* WORK TO BE COMPLETED *
Only the words of the entries are wanted, repeated exactly and without images.

Excerpts from a dataset
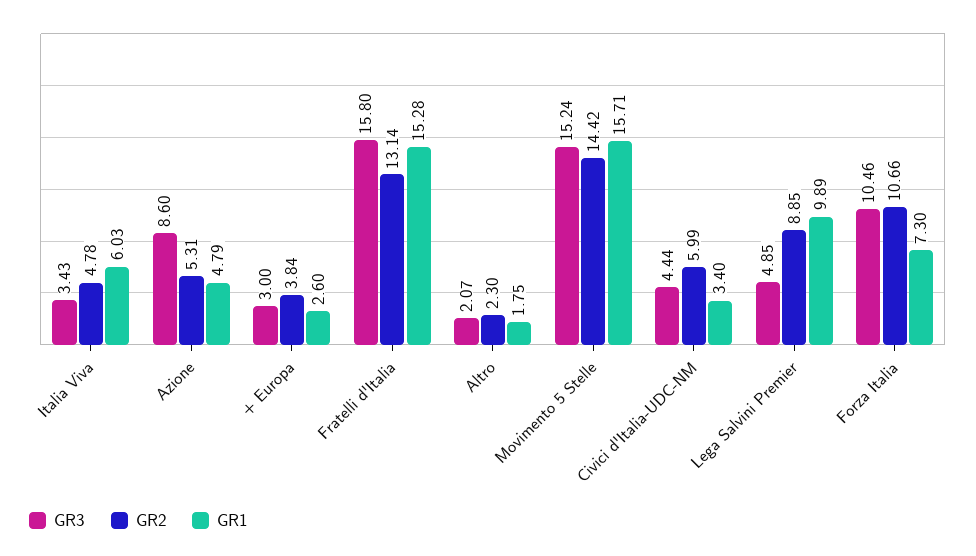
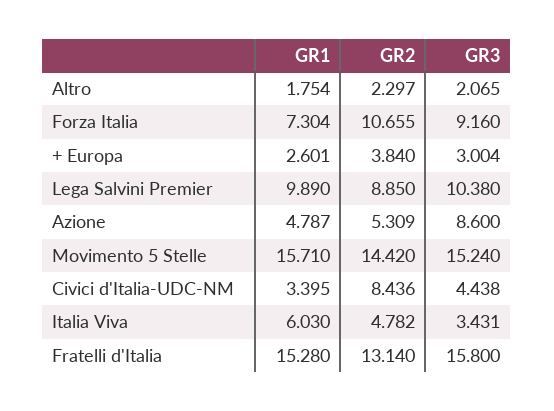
GR2, Civici d'Italia-UDC-NM: 5.99 -> 8.436
GR3, Lega Salvini Premier: 4.85 -> 10.38
GR3, Forza Italia: 10.46 -> 9.16

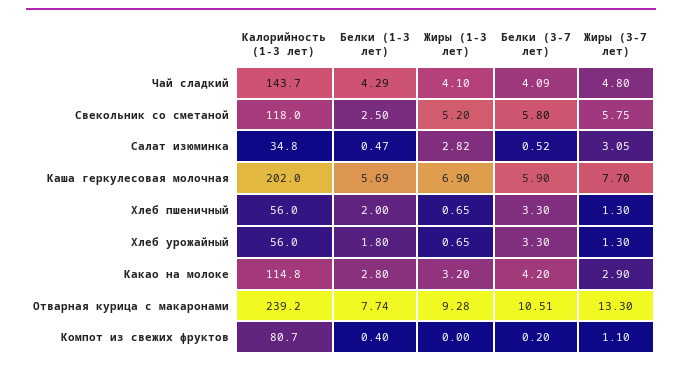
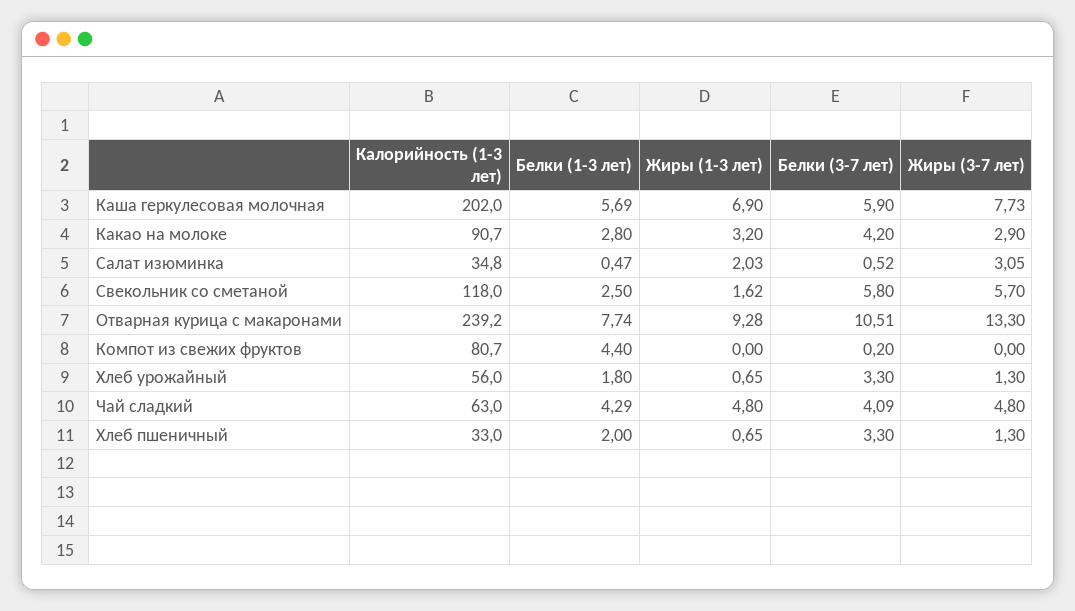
Калорийность (1-3 лет), Чай сладкий: 143.7 -> 63
Жиры (1-3 лет), Чай сладкий: 4.1 -> 4.8
Жиры (1-3 лет), Свекольник со сметаной: 5.2 -> 1.62
Жиры (3-7 лет), Свекольник со сметаной: 5.75 -> 5.7
Жиры (1-3 лет), Салат изюминка: 2.82 -> 2.03
Жиры (3-7 лет), Каша геркулесовая молочная: 7.7 -> 7.73
Калорийность (1-3 лет), Хлеб пшеничный: 56 -> 33
Калорийность (1-3 лет), Какао на молоке: 114.8 -> 90.7
Белки (1-3 лет), Компот из свежих фруктов: 0.4 -> 4.4
Жиры (3-7 лет), Компот из свежих фруктов: 1.1 -> 0

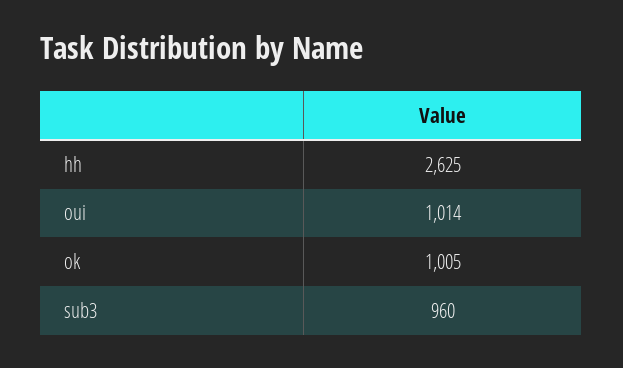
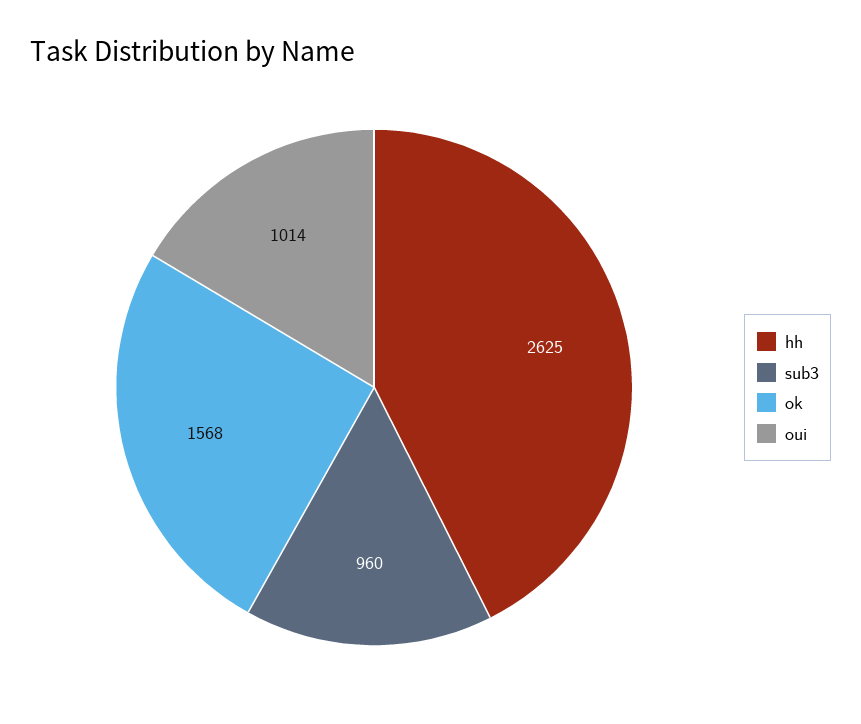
ok: 1005 -> 1568

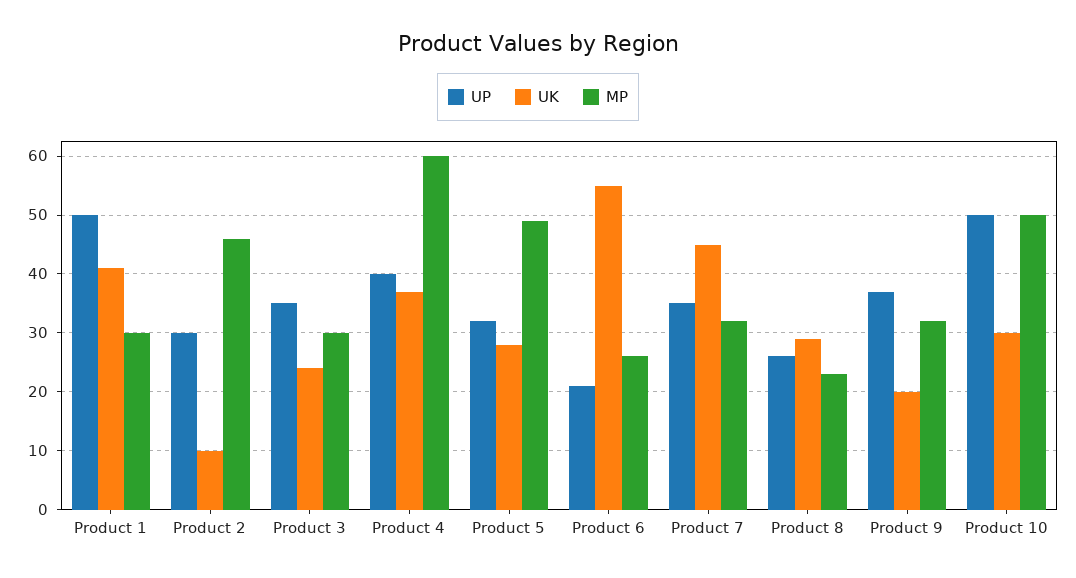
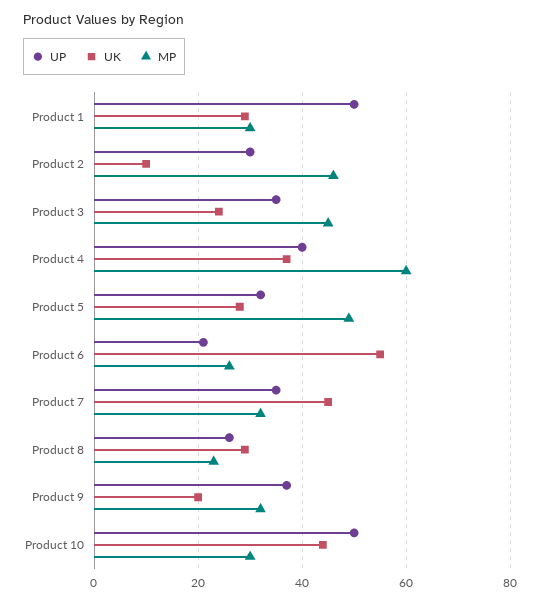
UK, Product 1: 40 -> 30
MP, Product 3: 30 -> 45
UK, Product 10: 30 -> 45
MP, Product 10: 50 -> 30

* SOLVED EXERCISE *
GR2, Civici d'Italia-UDC-NM: 5.99 -> 8.436
GR3, Lega Salvini Premier: 4.85 -> 10.38
GR3, Forza Italia: 10.46 -> 9.16

Калорийность (1-3 лет), Чай сладкий: 143.7 -> 63
Жиры (1-3 лет), Чай сладкий: 4.1 -> 4.8
Жиры (1-3 лет), Свекольник со сметаной: 5.2 -> 1.62
Жиры (3-7 лет), Свекольник со сметаной: 5.75 -> 5.7
Жиры (1-3 лет), Салат изюминка: 2.82 -> 2.03
Жиры (3-7 лет), Каша геркулесовая молочная: 7.7 -> 7.73
Калорийность (1-3 лет), Хлеб пшеничный: 56 -> 33
Калорийность (1-3 лет), Какао на молоке: 114.8 -> 90.7
Белки (1-3 лет), Компот из свежих фруктов: 0.4 -> 4.4
Жиры (3-7 лет), Компот из свежих фруктов: 1.1 -> 0

ok: 1005 -> 1568

UK, Product 1: 40 -> 30
MP, Product 3: 30 -> 45
UK, Product 10: 30 -> 45
MP, Product 10: 50 -> 30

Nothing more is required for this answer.